The gymnast doesn’t remember how she wound up in the sport, except that her father, a weightlifting coach in Agartala, thought that it suited her best as a five-year-old. In many ways, her feat is a culmination of years spent by Tripura’s gymnasts chipping away at a sport that was brought to them by Haryanvi coach Dilip Singh, who married an Agartala girl and settled there. Coach Nandi was a product of that school of gymnastics, which flourished in the 1980s. “My state is small, but they are a big help in the sport,” she says.
Though he has dealt with brute brawn at work, her father Dulal insisted that his daughter take up the beautiful sport of artistic gymnastics, which has a long tradition in Tripura. “Having watched gymnastics from up close, he knew more than anyone else that it wasn’t just about dainty movements and pretty costumes. It needed strength and guts,” she says. The mental toughness came from her mother. “She taught me never to be scared of new things,” she says.
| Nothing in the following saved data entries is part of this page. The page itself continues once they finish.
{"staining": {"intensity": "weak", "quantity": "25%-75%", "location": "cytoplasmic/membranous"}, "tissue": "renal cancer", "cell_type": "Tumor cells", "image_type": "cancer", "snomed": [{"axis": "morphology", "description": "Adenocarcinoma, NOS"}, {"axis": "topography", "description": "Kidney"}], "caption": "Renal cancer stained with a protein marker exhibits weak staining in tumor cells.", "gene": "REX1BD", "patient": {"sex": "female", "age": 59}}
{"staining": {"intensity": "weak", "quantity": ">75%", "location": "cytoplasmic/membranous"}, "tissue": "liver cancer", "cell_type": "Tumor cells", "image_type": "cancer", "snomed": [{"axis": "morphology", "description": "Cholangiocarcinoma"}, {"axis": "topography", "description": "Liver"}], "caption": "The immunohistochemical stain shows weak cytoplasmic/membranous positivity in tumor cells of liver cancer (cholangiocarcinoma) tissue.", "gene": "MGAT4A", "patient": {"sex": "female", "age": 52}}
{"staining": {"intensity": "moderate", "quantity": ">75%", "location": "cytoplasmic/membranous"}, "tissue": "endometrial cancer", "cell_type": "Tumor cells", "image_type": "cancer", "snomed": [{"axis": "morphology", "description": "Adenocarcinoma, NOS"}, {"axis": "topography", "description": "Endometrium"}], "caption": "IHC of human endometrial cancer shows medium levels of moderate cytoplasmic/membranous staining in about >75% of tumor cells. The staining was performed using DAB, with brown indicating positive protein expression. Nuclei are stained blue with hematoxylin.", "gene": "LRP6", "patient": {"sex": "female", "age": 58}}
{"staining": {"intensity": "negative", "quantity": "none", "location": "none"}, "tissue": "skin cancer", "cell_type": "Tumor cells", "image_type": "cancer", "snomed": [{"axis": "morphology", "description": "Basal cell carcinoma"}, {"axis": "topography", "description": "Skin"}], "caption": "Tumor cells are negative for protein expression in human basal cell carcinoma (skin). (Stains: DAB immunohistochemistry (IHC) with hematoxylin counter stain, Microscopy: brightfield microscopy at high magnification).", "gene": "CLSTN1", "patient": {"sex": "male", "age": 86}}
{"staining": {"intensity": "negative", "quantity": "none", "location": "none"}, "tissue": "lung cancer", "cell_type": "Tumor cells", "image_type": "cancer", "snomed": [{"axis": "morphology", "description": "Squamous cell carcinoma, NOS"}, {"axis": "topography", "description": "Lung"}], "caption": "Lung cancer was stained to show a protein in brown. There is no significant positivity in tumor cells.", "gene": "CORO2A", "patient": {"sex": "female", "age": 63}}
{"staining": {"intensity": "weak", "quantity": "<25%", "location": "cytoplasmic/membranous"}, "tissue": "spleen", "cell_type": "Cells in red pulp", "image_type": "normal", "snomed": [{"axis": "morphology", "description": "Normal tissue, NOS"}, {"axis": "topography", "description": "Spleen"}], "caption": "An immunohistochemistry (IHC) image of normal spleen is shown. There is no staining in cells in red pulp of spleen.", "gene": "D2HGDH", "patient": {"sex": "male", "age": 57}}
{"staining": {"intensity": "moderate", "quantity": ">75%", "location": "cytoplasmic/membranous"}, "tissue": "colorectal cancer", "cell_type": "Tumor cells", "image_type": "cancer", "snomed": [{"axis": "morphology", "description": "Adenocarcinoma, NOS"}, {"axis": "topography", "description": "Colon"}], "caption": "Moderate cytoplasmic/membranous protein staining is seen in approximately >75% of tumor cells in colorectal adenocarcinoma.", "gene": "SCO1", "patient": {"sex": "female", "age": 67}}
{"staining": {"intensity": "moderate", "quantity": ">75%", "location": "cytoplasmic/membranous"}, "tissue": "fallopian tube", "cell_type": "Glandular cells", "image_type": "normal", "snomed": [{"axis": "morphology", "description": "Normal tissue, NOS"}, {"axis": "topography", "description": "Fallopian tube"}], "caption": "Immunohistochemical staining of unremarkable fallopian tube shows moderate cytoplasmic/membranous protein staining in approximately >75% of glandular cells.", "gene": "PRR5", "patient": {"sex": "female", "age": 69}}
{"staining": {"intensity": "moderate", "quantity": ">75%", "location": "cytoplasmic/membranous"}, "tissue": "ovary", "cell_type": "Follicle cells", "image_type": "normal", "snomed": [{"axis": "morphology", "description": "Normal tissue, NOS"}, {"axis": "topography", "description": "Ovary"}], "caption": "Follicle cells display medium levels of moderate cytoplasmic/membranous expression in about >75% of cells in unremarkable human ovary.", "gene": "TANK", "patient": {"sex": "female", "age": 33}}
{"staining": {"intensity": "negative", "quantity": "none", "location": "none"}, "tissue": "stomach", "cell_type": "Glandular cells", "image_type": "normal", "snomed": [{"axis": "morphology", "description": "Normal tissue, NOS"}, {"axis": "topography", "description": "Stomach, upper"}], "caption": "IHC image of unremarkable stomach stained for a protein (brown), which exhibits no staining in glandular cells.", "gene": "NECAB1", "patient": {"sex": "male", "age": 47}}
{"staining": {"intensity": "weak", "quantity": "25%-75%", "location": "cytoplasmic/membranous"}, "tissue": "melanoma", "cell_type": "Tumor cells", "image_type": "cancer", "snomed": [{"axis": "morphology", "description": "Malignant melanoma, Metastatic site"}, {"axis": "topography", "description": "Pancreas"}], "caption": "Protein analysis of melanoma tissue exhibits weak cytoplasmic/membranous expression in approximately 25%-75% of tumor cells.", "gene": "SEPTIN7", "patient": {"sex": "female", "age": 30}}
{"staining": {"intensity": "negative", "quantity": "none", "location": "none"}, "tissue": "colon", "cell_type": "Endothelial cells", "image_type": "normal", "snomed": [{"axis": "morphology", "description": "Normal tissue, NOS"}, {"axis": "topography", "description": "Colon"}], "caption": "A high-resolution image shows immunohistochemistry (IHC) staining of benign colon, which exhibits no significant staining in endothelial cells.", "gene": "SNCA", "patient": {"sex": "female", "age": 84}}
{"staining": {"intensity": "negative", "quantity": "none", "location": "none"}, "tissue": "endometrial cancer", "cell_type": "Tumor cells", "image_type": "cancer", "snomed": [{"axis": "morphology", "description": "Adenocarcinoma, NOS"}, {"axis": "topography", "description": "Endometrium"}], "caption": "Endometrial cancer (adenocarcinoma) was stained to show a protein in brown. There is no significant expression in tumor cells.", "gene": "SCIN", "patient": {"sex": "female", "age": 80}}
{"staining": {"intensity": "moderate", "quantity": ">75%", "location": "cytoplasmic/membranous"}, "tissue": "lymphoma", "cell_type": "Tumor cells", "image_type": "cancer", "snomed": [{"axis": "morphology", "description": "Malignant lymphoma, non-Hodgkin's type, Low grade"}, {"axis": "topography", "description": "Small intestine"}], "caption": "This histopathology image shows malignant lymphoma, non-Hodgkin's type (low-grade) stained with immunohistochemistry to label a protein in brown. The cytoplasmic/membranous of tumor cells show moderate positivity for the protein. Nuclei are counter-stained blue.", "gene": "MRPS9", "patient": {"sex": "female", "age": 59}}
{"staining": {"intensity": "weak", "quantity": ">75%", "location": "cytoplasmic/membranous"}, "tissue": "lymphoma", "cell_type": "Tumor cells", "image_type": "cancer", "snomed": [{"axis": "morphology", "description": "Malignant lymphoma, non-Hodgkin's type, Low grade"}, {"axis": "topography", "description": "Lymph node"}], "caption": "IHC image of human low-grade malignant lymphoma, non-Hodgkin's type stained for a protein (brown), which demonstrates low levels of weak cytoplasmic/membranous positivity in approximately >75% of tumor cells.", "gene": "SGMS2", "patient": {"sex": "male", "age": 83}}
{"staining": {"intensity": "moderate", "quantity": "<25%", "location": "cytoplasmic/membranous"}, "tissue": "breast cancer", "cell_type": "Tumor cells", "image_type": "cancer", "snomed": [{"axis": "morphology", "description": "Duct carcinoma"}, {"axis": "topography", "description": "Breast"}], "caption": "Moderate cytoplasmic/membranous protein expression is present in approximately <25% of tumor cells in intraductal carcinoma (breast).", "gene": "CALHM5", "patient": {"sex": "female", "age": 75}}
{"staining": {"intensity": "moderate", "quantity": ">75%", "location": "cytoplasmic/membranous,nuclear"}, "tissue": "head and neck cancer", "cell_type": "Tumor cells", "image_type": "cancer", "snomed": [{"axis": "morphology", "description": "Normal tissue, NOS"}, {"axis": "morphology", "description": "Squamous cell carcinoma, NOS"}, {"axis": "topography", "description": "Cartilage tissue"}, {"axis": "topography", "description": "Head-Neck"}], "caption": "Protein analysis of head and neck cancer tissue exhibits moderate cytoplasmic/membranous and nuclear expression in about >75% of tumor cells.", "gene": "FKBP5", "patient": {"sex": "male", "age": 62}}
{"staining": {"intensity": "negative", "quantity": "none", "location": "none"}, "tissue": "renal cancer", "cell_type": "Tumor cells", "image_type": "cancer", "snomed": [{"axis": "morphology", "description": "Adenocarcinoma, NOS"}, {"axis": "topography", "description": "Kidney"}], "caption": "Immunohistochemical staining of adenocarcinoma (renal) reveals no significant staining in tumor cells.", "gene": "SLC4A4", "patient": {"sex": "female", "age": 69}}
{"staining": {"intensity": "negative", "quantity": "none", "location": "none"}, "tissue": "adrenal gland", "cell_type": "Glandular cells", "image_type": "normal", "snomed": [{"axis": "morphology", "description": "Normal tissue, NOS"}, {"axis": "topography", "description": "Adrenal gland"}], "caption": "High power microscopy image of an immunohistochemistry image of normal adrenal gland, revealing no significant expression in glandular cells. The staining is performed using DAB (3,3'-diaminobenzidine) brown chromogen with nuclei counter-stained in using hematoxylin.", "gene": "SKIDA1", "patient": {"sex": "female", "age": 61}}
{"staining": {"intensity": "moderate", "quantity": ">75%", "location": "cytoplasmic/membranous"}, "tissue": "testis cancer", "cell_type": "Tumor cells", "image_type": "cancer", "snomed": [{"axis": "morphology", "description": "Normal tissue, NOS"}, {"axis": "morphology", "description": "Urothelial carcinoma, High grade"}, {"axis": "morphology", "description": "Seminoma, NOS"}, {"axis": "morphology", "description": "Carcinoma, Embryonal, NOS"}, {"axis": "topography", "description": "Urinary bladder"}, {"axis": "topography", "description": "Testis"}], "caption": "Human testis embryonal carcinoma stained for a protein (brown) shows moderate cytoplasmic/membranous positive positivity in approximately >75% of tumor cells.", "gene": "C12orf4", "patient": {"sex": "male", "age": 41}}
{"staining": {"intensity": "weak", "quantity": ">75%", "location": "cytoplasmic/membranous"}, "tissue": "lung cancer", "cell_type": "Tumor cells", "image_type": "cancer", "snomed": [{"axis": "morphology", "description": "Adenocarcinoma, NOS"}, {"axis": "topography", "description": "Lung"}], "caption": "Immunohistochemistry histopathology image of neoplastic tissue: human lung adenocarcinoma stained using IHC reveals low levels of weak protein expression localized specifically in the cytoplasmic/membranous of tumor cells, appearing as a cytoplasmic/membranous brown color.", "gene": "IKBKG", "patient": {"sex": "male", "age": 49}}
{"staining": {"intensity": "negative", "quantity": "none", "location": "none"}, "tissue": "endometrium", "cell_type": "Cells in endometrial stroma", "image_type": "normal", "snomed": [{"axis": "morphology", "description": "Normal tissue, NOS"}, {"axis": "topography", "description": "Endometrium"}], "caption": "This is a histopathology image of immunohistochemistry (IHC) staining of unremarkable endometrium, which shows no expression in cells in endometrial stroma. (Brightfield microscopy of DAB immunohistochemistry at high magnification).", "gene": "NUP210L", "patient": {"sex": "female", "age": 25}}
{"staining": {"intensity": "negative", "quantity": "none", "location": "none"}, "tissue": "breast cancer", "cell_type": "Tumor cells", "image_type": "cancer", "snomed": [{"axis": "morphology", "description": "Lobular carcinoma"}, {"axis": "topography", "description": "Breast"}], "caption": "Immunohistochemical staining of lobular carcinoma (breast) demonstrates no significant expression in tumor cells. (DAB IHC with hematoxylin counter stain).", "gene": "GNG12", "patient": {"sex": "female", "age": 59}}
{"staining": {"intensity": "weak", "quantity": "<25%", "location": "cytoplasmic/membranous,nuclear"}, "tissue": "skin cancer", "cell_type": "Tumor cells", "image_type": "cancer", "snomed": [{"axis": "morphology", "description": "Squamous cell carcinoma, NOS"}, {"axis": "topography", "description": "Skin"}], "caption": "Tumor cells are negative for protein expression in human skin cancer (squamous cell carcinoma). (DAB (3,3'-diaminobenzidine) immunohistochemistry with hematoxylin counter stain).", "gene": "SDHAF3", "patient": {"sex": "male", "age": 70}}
Like all gymnasts from Tripura, Karmakar started at the Netaji Subhas Regional Centre of SAI, Agartala, where her coach Nandi had begun training on his way to three national championships. Even when she was six, both father and coach insisted she build considerable strength, in what is a very de-glamourised approach to the sport. “More time is spent in stretches and strengthening exercises that no one will ever see in a stadium. But the strong base is important,” she says. A second-year BA student, Karmakar possesses a monastic focus on her sport. “I don’t have a life beyond gymnastics. I watch TV occasionally, nothing that is must-watch,” she says. But she’s a big fan of how Hrithik Roshan and Katrina Kaif dance. “Not everyone understands how tough dancing is. The biggest effort is in making it look effortless,” she says.
At a felicitation for the CWG athletes on August 8 in Delhi, the bronze truly sunk in for Dipa Karmakar, when acknowledged by India’s biggest sporting icon. “Sachin Tendulkar mentioned me in his speech,” she gushes. “He thought I was from Maharashtra. I told him, ‘No, I’m from Tripura’. He said it was an even bigger achievement and that he was proud of me. I went weak in my knees when I heard that.”
When it mattered, though, when Dipa Karmakar needed to make her landing, she ensured neither her knees nor her ankles wobbled as she fetched India its bravest and most beautiful bronze.